===== Text under study
HTTP request sent, awaiting response... 200 OK
Length: 84125825 (80M) [application/x-gzip]
Saving to: ‘../data/aclImdb_v1.tar.gz’


2020-07-28 00:01:45 (20.0 MB/s) - ‘../data/aclImdb_v1.tar.gz’ saved [84125825/84125825]



## Step 2: Preparing and Processing the data

(1)The first few steps are the same as in the XGBoost example. To begin with, we will read in each of the reviews and combine them into a single input structure. Then, we will split the dataset into a training set and a testing set.

(2)Now that we've read the raw training and testing data from the downloaded dataset, we will combine the positive and negative reviews and shuffle the resulting records.

In [61]:
#  (1)
data, labels = read_imdb_data()
==========
===== Data under study
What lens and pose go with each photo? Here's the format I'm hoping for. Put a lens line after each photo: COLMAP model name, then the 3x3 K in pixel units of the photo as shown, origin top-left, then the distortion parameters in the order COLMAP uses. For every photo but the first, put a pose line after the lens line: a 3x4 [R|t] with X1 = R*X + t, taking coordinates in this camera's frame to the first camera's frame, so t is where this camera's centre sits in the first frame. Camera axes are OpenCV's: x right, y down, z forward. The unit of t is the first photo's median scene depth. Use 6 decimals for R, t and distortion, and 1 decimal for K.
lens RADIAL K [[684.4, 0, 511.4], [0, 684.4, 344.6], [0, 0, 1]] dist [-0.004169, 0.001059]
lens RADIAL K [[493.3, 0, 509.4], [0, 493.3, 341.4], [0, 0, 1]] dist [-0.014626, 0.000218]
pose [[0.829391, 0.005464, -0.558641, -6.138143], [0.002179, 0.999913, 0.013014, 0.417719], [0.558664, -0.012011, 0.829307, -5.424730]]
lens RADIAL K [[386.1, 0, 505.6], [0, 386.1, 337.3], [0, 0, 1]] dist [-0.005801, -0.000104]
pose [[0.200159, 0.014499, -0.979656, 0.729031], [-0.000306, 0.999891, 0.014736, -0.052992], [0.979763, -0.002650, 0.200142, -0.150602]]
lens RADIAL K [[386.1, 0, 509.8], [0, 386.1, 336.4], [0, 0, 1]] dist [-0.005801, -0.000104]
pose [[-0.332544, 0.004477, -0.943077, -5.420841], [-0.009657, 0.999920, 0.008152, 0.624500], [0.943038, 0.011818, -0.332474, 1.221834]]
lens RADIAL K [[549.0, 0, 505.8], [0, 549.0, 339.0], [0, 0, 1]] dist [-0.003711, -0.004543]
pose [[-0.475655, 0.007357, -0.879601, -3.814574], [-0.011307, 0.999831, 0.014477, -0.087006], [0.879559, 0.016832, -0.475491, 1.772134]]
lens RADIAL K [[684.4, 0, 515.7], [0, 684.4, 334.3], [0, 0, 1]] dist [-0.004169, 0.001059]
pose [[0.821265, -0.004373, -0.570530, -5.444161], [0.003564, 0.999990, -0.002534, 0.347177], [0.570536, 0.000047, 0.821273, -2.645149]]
==========
> To do
[A] In the notebook excerpt on preparing the IMDb review data, what is done to the records after the positive and negative reviews are combined?
[B] Proceed with the notebook excerpt on preparing the IMDb review data, starting right after its last line of code.

> Written answers
[A] They are shuffled.

[B]
print("IMDB reviews: train = {} pos / {} neg, test = {} pos / {} neg".format(
            len(data['train']['pos']), len(data['train']['neg']),
            len(data['test']['pos']), len(data['test']['neg'])))
#  (2)
train_X, test_X, train_y, test_y = prepare_imdb_data(data, labels)
print("IMDb reviews (combined): train = {}, test = {}".format(len(train_X), len(test_X)))

#afeter:
# Preprocess all data
train_X, test_X, train_y, test_y = preprocess_data(train_X, test_X, train_y, test_y)

IMDB reviews: train = 12500 pos / 12500 neg, test = 12500 pos / 12500 neg
IMDb reviews (combined): train = 25000, test = 25000
Read preprocessed data from cache file: preprocessed_data.pkl


The first step in processing the reviews is to make sure that any html tags that appear should be removed. In addition we wish to tokenize our input, that way words such as *entertained* and *entertaining* are considered the same with regard to sentiment analysis.

The `review_to_words` method defined above uses `BeautifulSoup` to remove any html tags that appear and uses the `nltk` package to tokenize the reviews.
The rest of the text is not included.